**DATA BLOCK:**
————

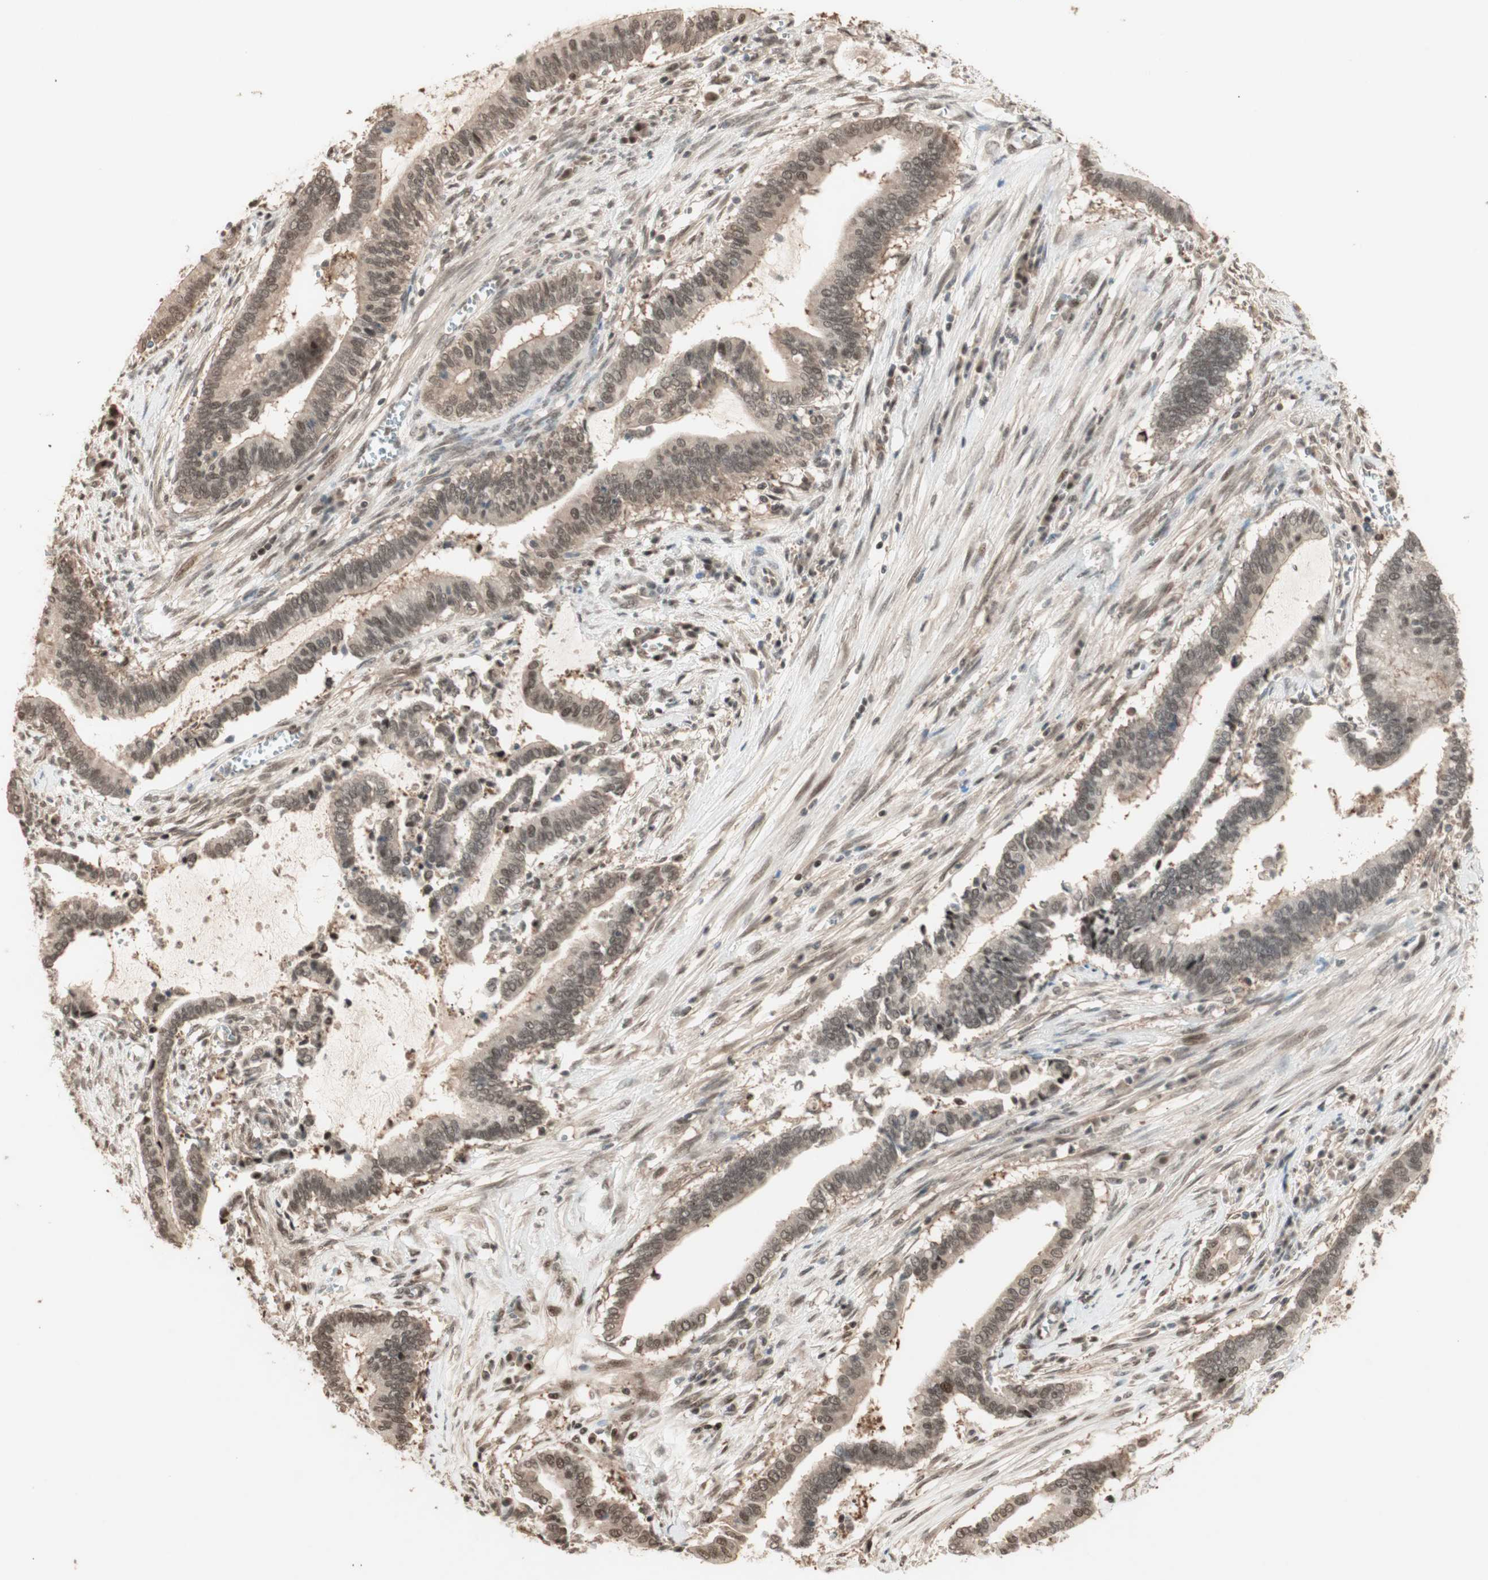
{"staining": {"intensity": "moderate", "quantity": ">75%", "location": "nuclear"}, "tissue": "cervical cancer", "cell_type": "Tumor cells", "image_type": "cancer", "snomed": [{"axis": "morphology", "description": "Adenocarcinoma, NOS"}, {"axis": "topography", "description": "Cervix"}], "caption": "Cervical cancer (adenocarcinoma) stained with DAB (3,3'-diaminobenzidine) immunohistochemistry (IHC) displays medium levels of moderate nuclear positivity in approximately >75% of tumor cells. Immunohistochemistry stains the protein of interest in brown and the nuclei are stained blue.", "gene": "ZNF701", "patient": {"sex": "female", "age": 44}}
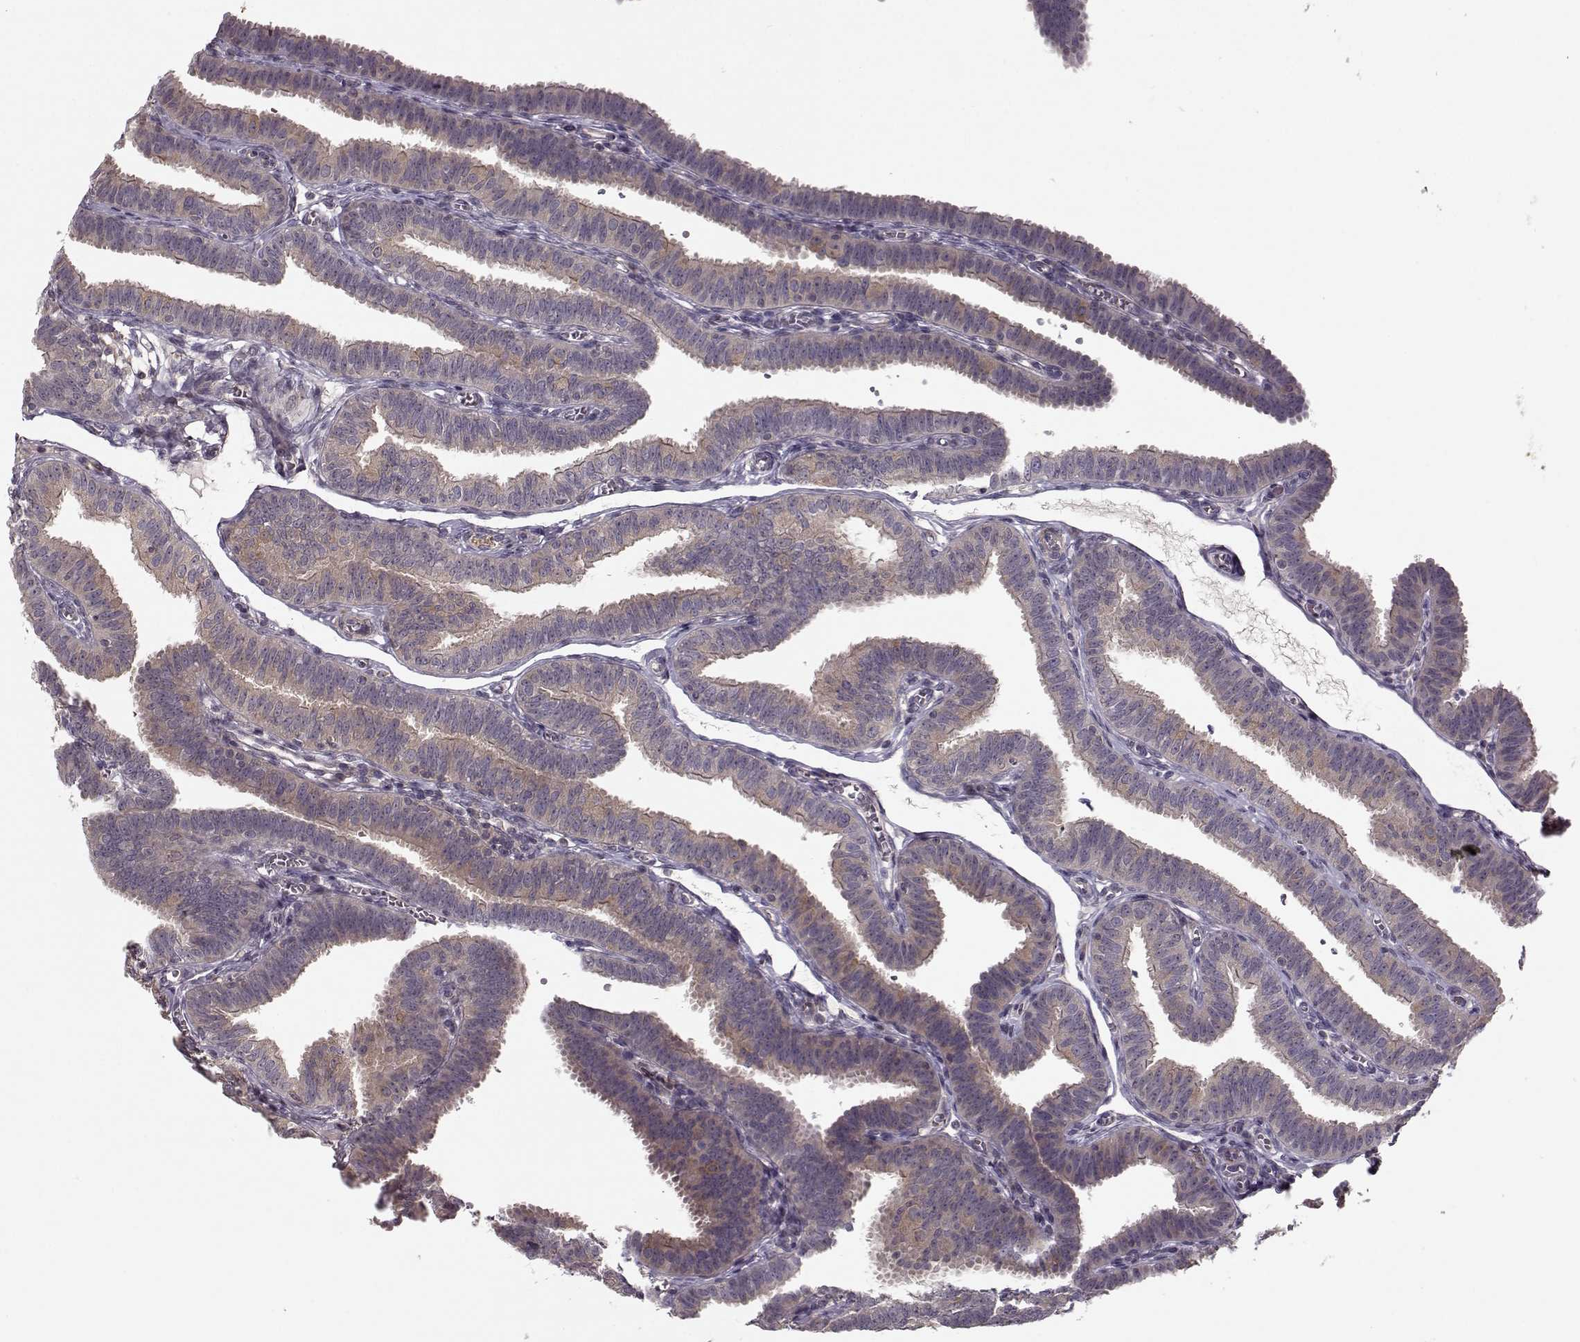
{"staining": {"intensity": "weak", "quantity": "<25%", "location": "cytoplasmic/membranous"}, "tissue": "fallopian tube", "cell_type": "Glandular cells", "image_type": "normal", "snomed": [{"axis": "morphology", "description": "Normal tissue, NOS"}, {"axis": "topography", "description": "Fallopian tube"}], "caption": "The image displays no significant positivity in glandular cells of fallopian tube.", "gene": "SLAIN2", "patient": {"sex": "female", "age": 25}}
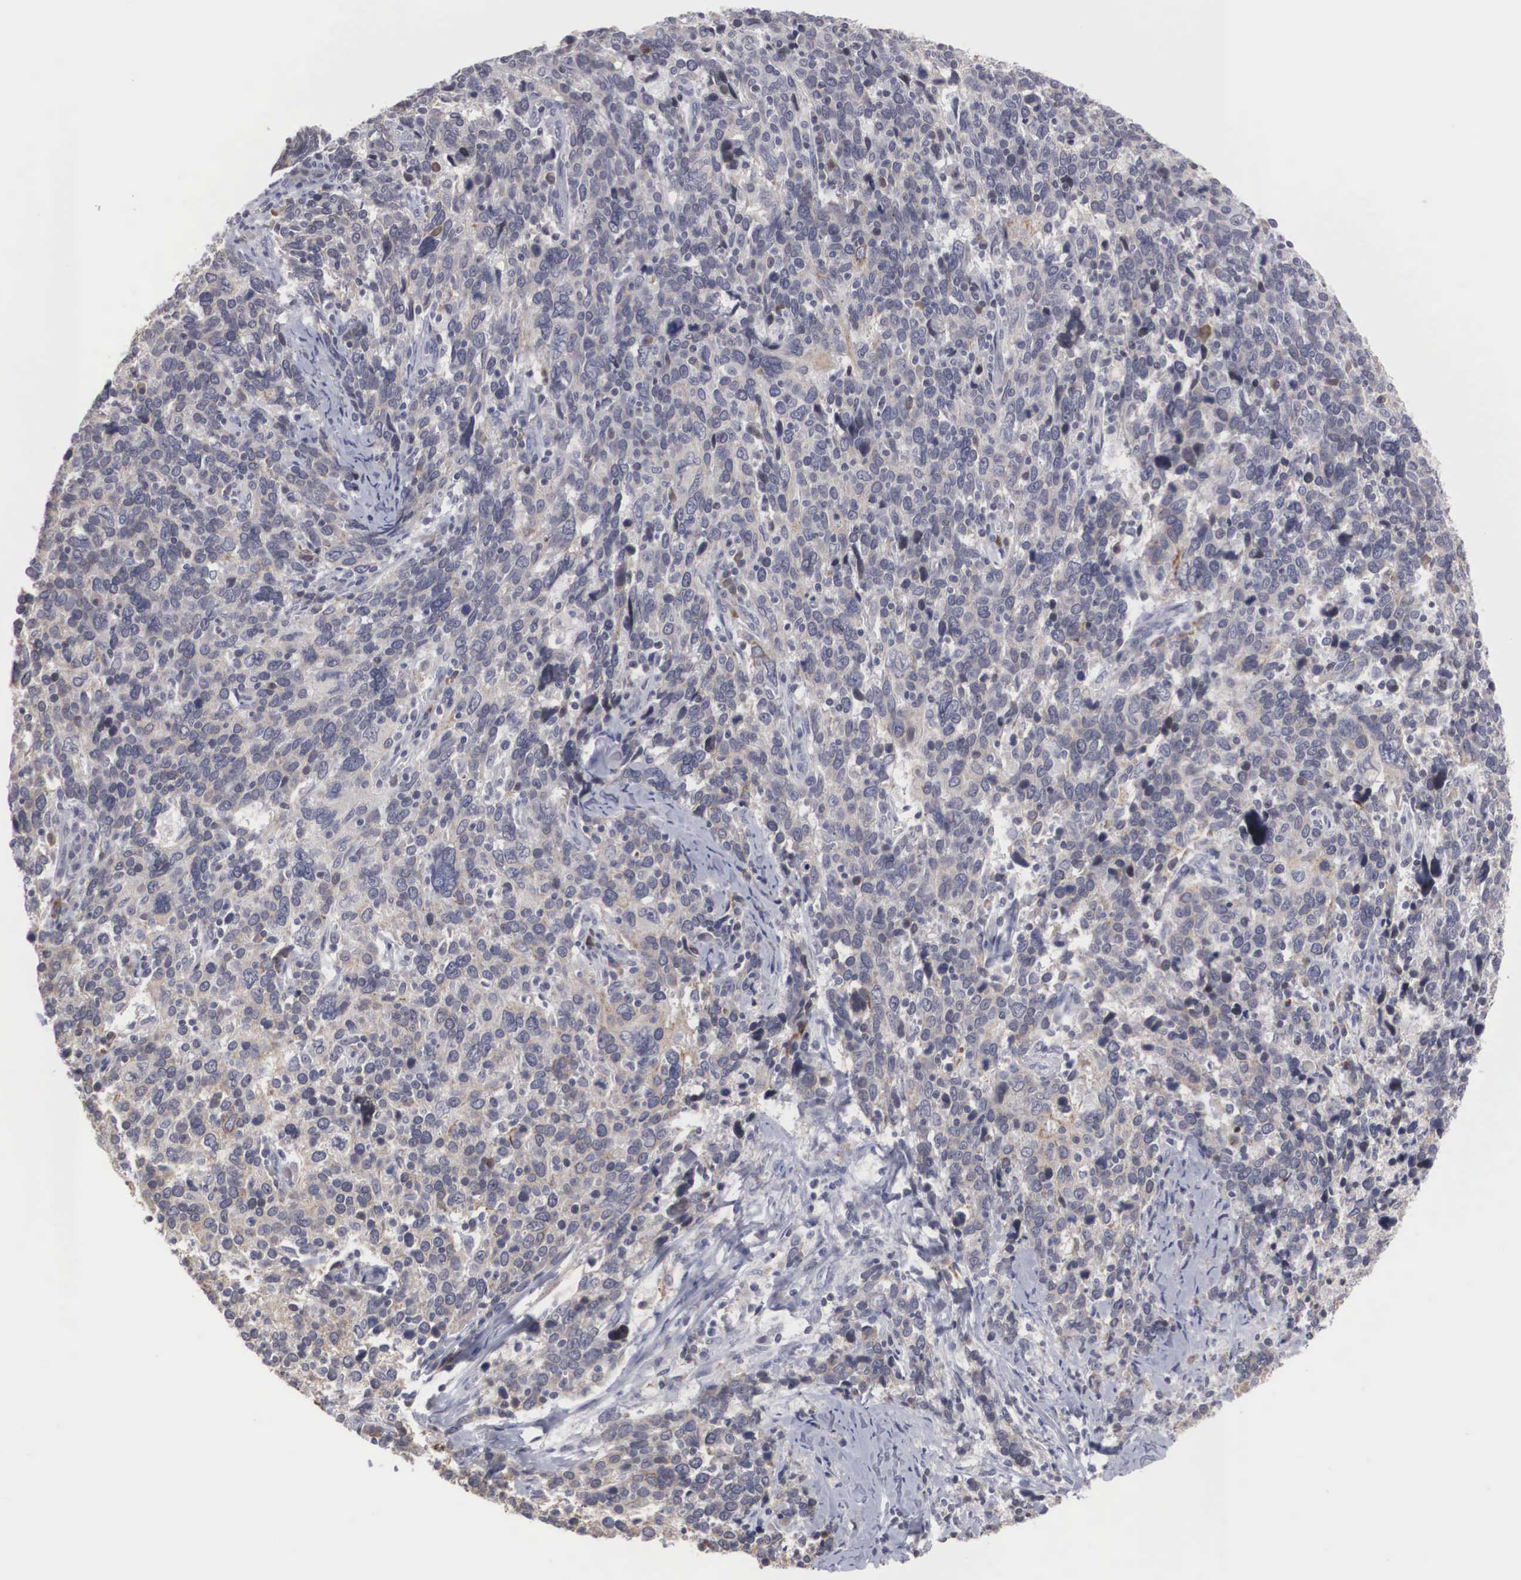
{"staining": {"intensity": "weak", "quantity": "<25%", "location": "cytoplasmic/membranous"}, "tissue": "cervical cancer", "cell_type": "Tumor cells", "image_type": "cancer", "snomed": [{"axis": "morphology", "description": "Squamous cell carcinoma, NOS"}, {"axis": "topography", "description": "Cervix"}], "caption": "Immunohistochemistry (IHC) micrograph of cervical squamous cell carcinoma stained for a protein (brown), which displays no staining in tumor cells.", "gene": "WDR89", "patient": {"sex": "female", "age": 41}}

————

**ASSIGNMENT:**
Type the lines above out again exactly as they appear, skipping every picture.

**YOUR SOLUTION:**
{"staining": {"intensity": "moderate", "quantity": ">75%", "location": "nuclear"}, "tissue": "cervical cancer", "cell_type": "Tumor cells", "image_type": "cancer", "snomed": [{"axis": "morphology", "description": "Adenocarcinoma, NOS"}, {"axis": "topography", "description": "Cervix"}], "caption": "Cervical cancer (adenocarcinoma) stained with DAB (3,3'-diaminobenzidine) immunohistochemistry (IHC) displays medium levels of moderate nuclear positivity in approximately >75% of tumor cells. Immunohistochemistry stains the protein of interest in brown and the nuclei are stained blue.", "gene": "ZNF701", "patient": {"sex": "female", "age": 44}}
{"staining": {"intensity": "weak", "quantity": "<25%", "location": "cytoplasmic/membranous"}, "tissue": "fallopian tube", "cell_type": "Glandular cells", "image_type": "normal", "snomed": [{"axis": "morphology", "description": "Normal tissue, NOS"}, {"axis": "topography", "description": "Fallopian tube"}], "caption": "The image displays no significant positivity in glandular cells of fallopian tube.", "gene": "SLAIN2", "patient": {"sex": "female", "age": 25}}
{"staining": {"intensity": "weak", "quantity": "<25%", "location": "cytoplasmic/membranous"}, "tissue": "cervical cancer", "cell_type": "Tumor cells", "image_type": "cancer", "snomed": [{"axis": "morphology", "description": "Squamous cell carcinoma, NOS"}, {"axis": "topography", "description": "Cervix"}], "caption": "Immunohistochemistry (IHC) micrograph of cervical squamous cell carcinoma stained for a protein (brown), which displays no staining in tumor cells.", "gene": "WDR89", "patient": {"sex": "female", "age": 41}}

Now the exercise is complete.